The big change came in 2007, the year that I won the Pritzker Prize. I was in my mid-seventies, and the other two founding partners – John Young and Marco Goldschmied – had left. It was time to think about how the practice would evolve once I stepped back. After some discussion, the partners decided to begin the process of handing over to the next generation, so that the process would be phased and gradual. We added Graham Stirk and Ivan Harbour – two of our most talented younger partners, both of whom had been with us since the Lloyd’s Building – to the practice’s name: Richard Rogers Partnership became Rogers Stirk Harbour + Partners, with Andrew and Lennart becoming senior partners.
The previous year, I had become engulfed in a controversy that threatened to destroy the practice. We had been asked to hold an event at the office promoting peace in the Middle East.
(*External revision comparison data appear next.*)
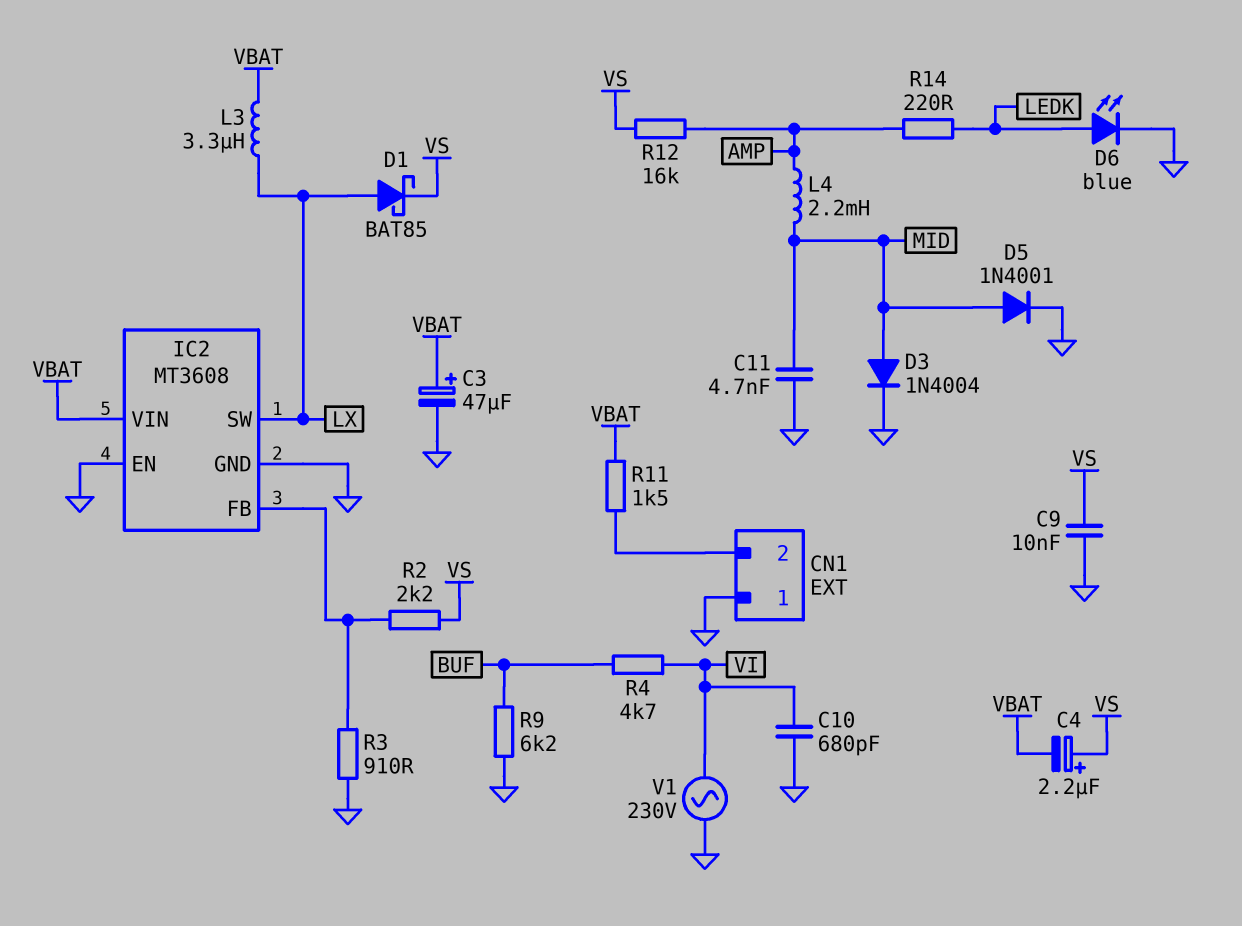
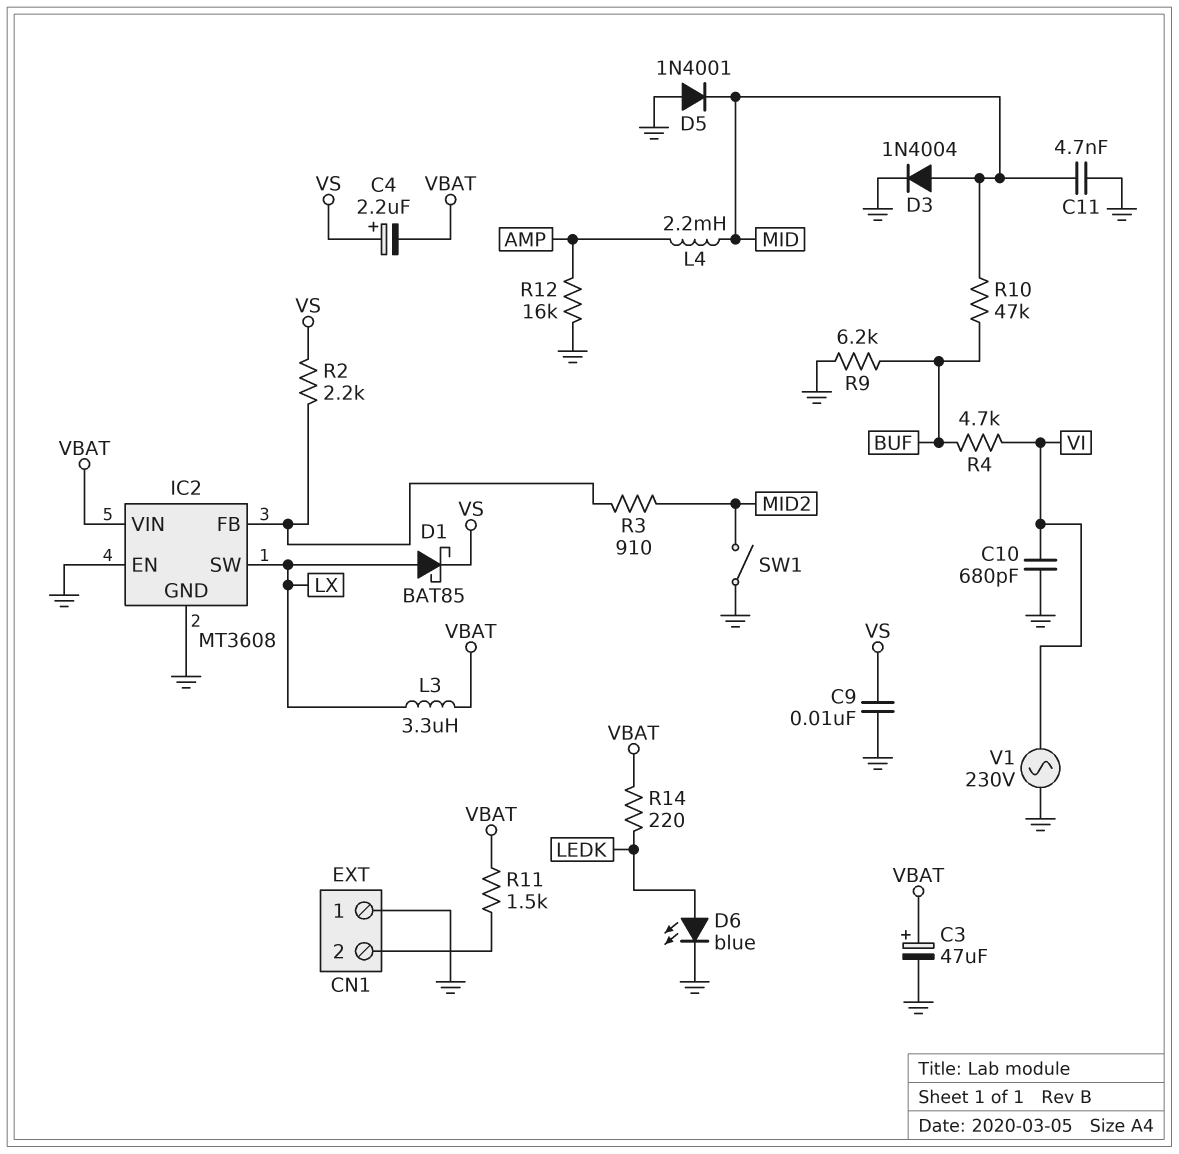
D5: diode 1N4001 (A MID, K GND) -> diode 1N4001 (A GND, K MID)
R3: 910 (GND, IC2/FB) -> 910 (IC2/FB, MID2)
R10: none -> 47k (BUF, MID)
R12: 16k (AMP, VS) -> 16k (AMP, GND)
R14: 220 (AMP, LEDK) -> 220 (LEDK, VBAT)
SW1: none -> switch (GND, MID2)

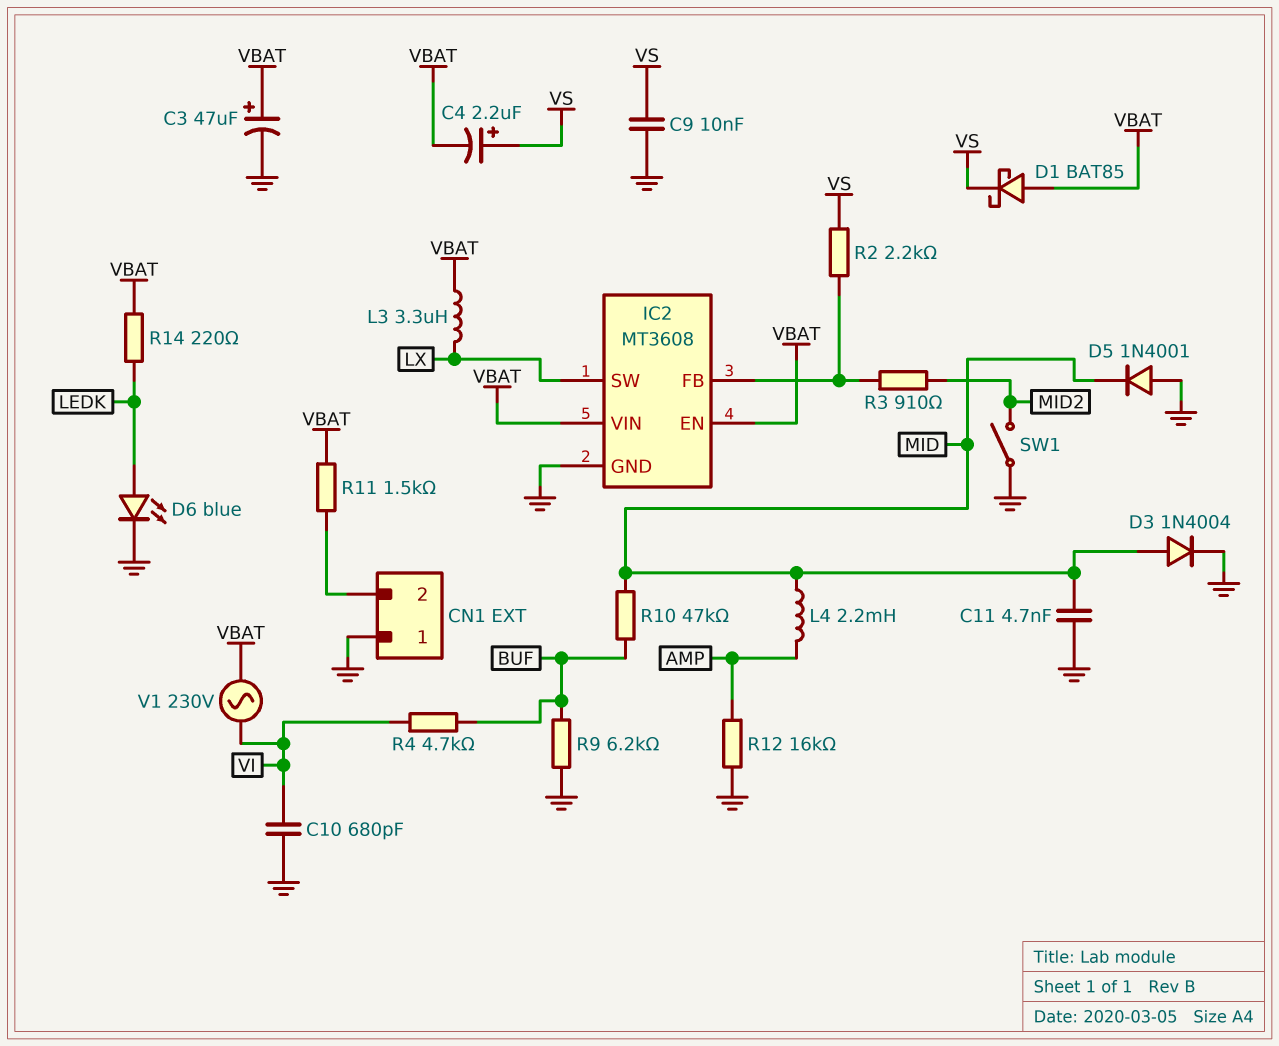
D1: schottky BAT85 (A LX, K VS) -> schottky BAT85 (A VBAT, K VS)
IC2 pin EN: GND -> VBAT
V1: AC 230V (GND, VI) -> AC 230V (VBAT, VI)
I left the meeting early, but later some speakers had called for a boycott of Israel. This soon got into the papers in London and in New York, where we were working on a project to remodel the Jacob K Javits Convention Centre. There were calls for us to be sacked from the project, and barred from future work in New York. Ruthie and I flew over for a ghastly week of negotiation and bridge-building. We succeeded in stabilising the situation, but it was terrifying to see how quickly a firm’s reputation could be damaged by untruths and innuendo.
In 2015, there was another big change when we moved from Thames Wharf to the Leadenhall Building. We were prompted by the new owners of Thames Wharf (it changed hands following Marco Goldschmied’s departure from the practice in 2004) wanting to redevelop it. But it was also a logical move, into one of our finest modern buildings, in the heart of the City rather than in an outlying residential district. The new building enables the whole firm to work together on one floor, rather than spread out among the buildings of Thames Wharf.
The growing team photographed in front of Wren’s Royal Hospital, Chelsea.
With Graham Stirk and Ivan Harbour in 2007 when we re-named the practice Rogers Stirk Harbour + Partners.
We have grown from being a practice of fewer than 30 people to having more than 200, which is probably as large as we should be (but I seem to remember saying that when we were 30, 50, 100, or even 12). As we have grown, we have found new ways of working together. When we started out, we all knew each other well, and could pass work and ideas back and forth, to test, enhance, challenge them, pinning up drawings and reviewing them together in our Monday design forum meetings, working like twelve hands with one brain. We ate and drank together, developing working relationships that were almost as close as family. That informal spirit has been replaced by more formal structures. We have organised ourselves into four teams, three design teams led by Ivan, Graham and me, and a strong corporate core under Andrew and Lennart. The number of partners has grown to 13, with five new partners (Tracy Meller, Andrew Tyley, John McElgunn, Stephen Barrett and Stephen Light) appointed in 2015. And the public profile of the partners is growing, with names becoming attached to specific projects.
The way we work together has undoubtedly changed, responding to growth, partners’ preferences and the impact of new technology. Computer-aided design has made a difference, boosting productivity but making design development a more private process than in the days of pinning drawings on walls. Our Monday design forum meetings now focus on managing resources as much as on reviewing designs, and the informal and bohemian culture that fired up John, Laurie, Mike, Marco, Peter Rice and me when we started out, the free flow of ideas and debate, has also evolved. But we have sustained the quality of our architecture; I think our recent buildings are among our best.
The Leadenhall Building’s distinctive sloped profile ensures unobstructed views of St Paul’s Cathedral.